[Brief] Once the line holding "(d) if it is required or authorised by law." is found in the listing below, write it out and each later line exactly, up to and including the one holding "6.4 In the event".

Start of Data to process

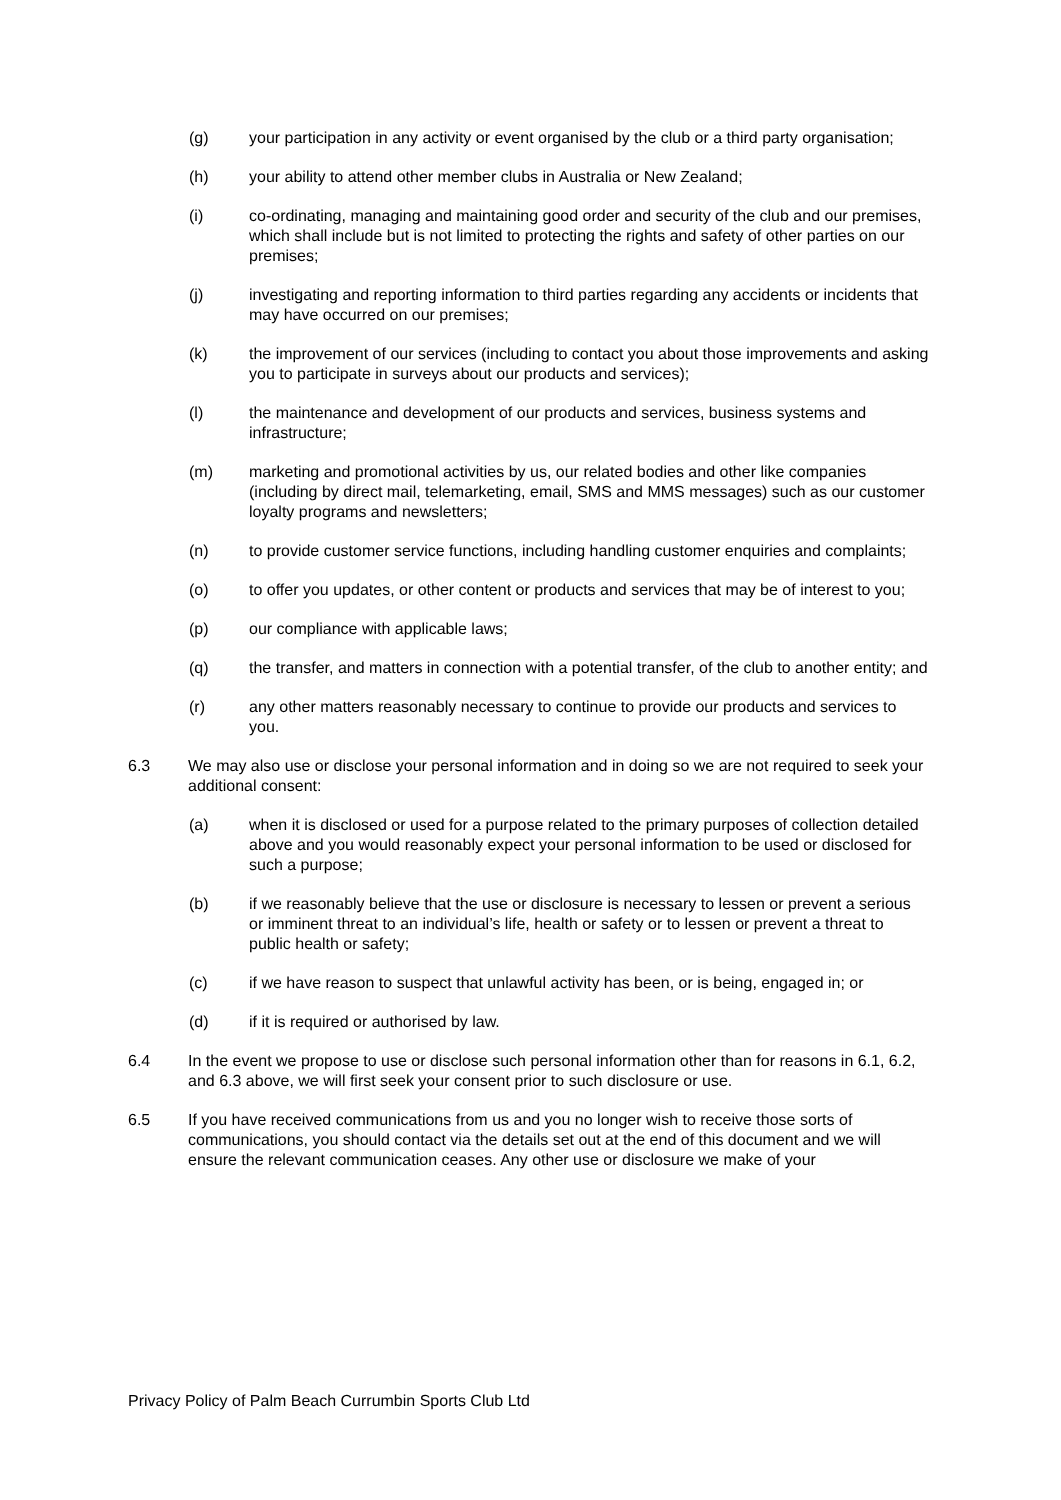(g) your participation in any activity or event organised by the club or a third party organisation;
(h) your ability to attend other member clubs in Australia or New Zealand;
(i) co-ordinating, managing and maintaining good order and security of the club and our premises, which shall include but is not limited to protecting the rights and safety of other parties on our premises;
(j) investigating and reporting information to third parties regarding any accidents or incidents that may have occurred on our premises;
(k) the improvement of our services (including to contact you about those improvements and asking you to participate in surveys about our products and services);
(l) the maintenance and development of our products and services, business systems and infrastructure;
(m) marketing and promotional activities by us, our related bodies and other like companies (including by direct mail, telemarketing, email, SMS and MMS messages) such as our customer loyalty programs and newsletters;
(n) to provide customer service functions, including handling customer enquiries and complaints;
(o) to offer you updates, or other content or products and services that may be of interest to you;
(p) our compliance with applicable laws;
(q) the transfer, and matters in connection with a potential transfer, of the club to another entity; and
(r) any other matters reasonably necessary to continue to provide our products and services to you.
6.3 We may also use or disclose your personal information and in doing so we are not required to seek your additional consent:
(a) when it is disclosed or used for a purpose related to the primary purposes of collection detailed above and you would reasonably expect your personal information to be used or disclosed for such a purpose;
(b) if we reasonably believe that the use or disclosure is necessary to lessen or prevent a serious or imminent threat to an individual’s life, health or safety or to lessen or prevent a threat to public health or safety;
(c) if we have reason to suspect that unlawful activity has been, or is being, engaged in; or
(d) if it is required or authorised by law.
6.4 In the event we propose to use or disclose such personal information other than for reasons in 6.1, 6.2, and 6.3 above, we will first seek your consent prior to such disclosure or use.
6.5 If you have received communications from us and you no longer wish to receive those sorts of communications, you should contact via the details set out at the end of this document and we will ensure the relevant communication ceases. Any other use or disclosure we make of your
Privacy Policy of Palm Beach Currumbin Sports Club Ltd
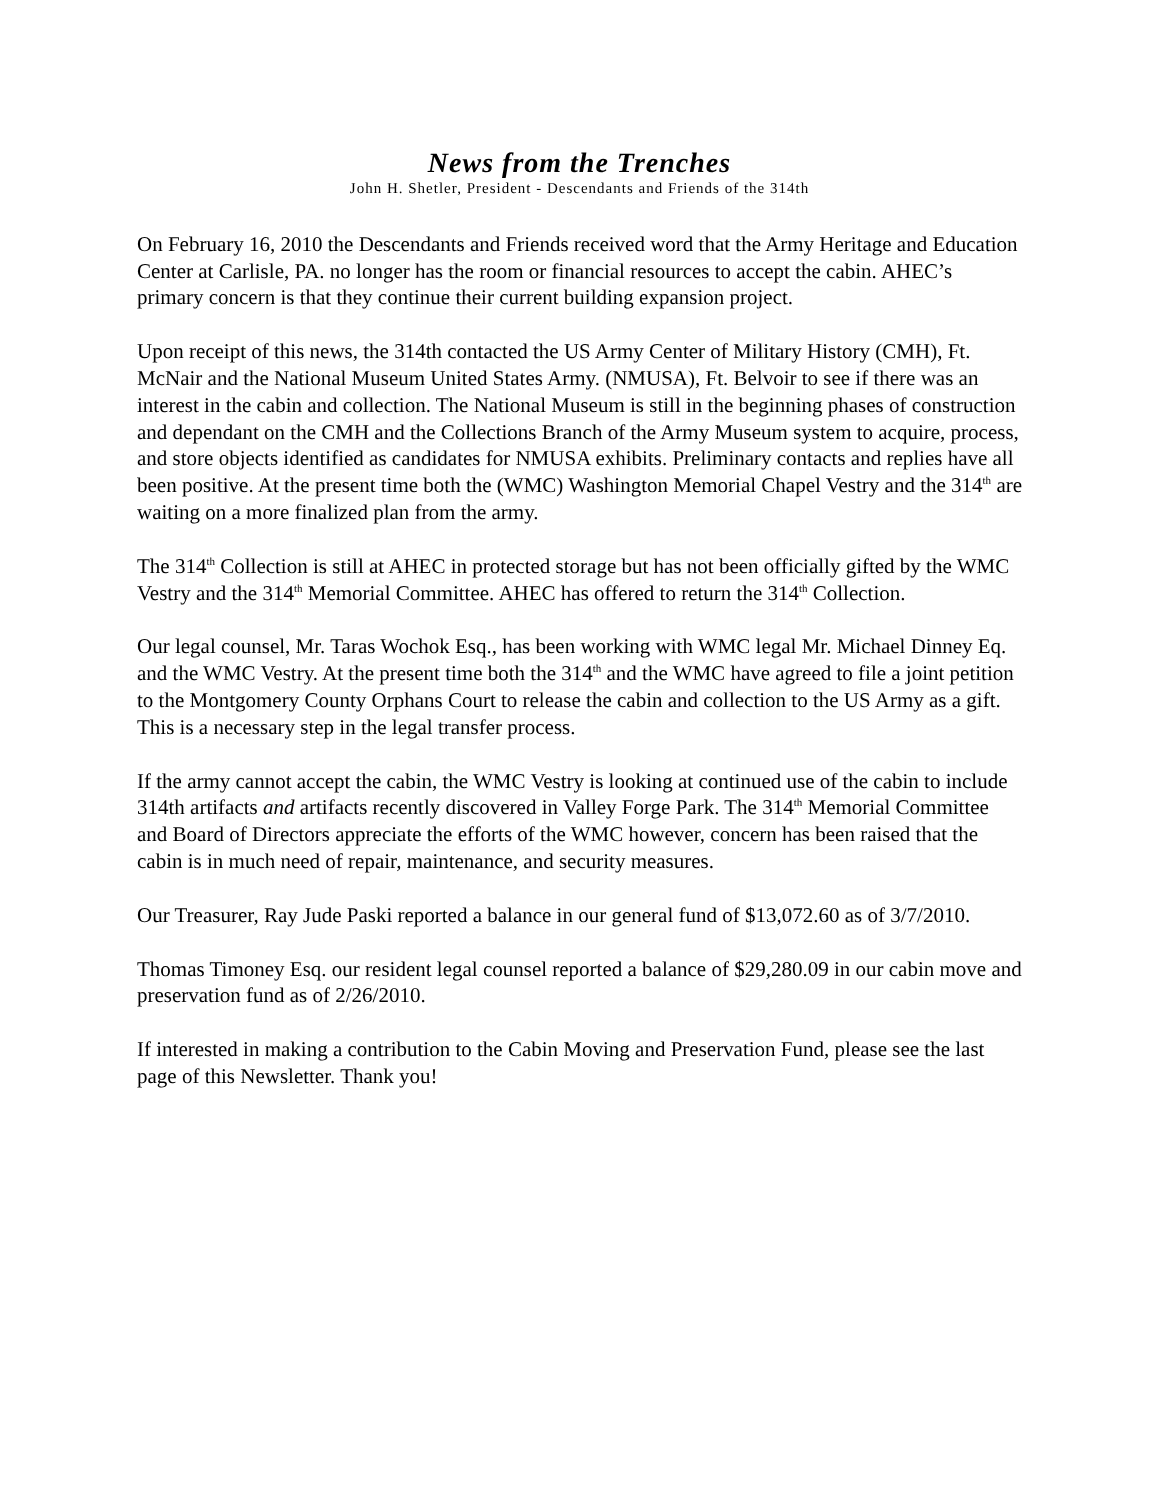News from the Trenches
John H. Shetler, President - Descendants and Friends of the 314th
On February 16, 2010 the Descendants and Friends received word that the Army Heritage and Education Center at Carlisle, PA. no longer has the room or financial resources to accept the cabin. AHEC’s primary concern is that they continue their current building expansion project.
Upon receipt of this news, the 314th contacted the US Army Center of Military History (CMH), Ft. McNair and the National Museum United States Army. (NMUSA), Ft. Belvoir to see if there was an interest in the cabin and collection. The National Museum is still in the beginning phases of construction and dependant on the CMH and the Collections Branch of the Army Museum system to acquire, process, and store objects identified as candidates for NMUSA exhibits. Preliminary contacts and replies have all been positive. At the present time both the (WMC) Washington Memorial Chapel Vestry and the 314<sup>th</sup> are waiting on a more finalized plan from the army.
The 314<sup>th</sup> Collection is still at AHEC in protected storage but has not been officially gifted by the WMC Vestry and the 314<sup>th</sup> Memorial Committee. AHEC has offered to return the 314<sup>th</sup> Collection.
Our legal counsel, Mr. Taras Wochok Esq., has been working with WMC legal Mr. Michael Dinney Eq. and the WMC Vestry. At the present time both the 314<sup>th</sup> and the WMC have agreed to file a joint petition to the Montgomery County Orphans Court to release the cabin and collection to the US Army as a gift. This is a necessary step in the legal transfer process.
If the army cannot accept the cabin, the WMC Vestry is looking at continued use of the cabin to include 314th artifacts and artifacts recently discovered in Valley Forge Park. The 314<sup>th</sup> Memorial Committee and Board of Directors appreciate the efforts of the WMC however, concern has been raised that the cabin is in much need of repair, maintenance, and security measures.
Our Treasurer, Ray Jude Paski reported a balance in our general fund of $13,072.60 as of 3/7/2010.
Thomas Timoney Esq. our resident legal counsel reported a balance of $29,280.09 in our cabin move and preservation fund as of 2/26/2010.
If interested in making a contribution to the Cabin Moving and Preservation Fund, please see the last page of this Newsletter. Thank you!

End of Data to process

[Exercise response]
(d) if it is required or authorised by law.
6.4 In the event we propose to use or disclose such personal information other than for reasons in 6.1, 6.2, and 6.3 above, we will first seek your consent prior to such disclosure or use.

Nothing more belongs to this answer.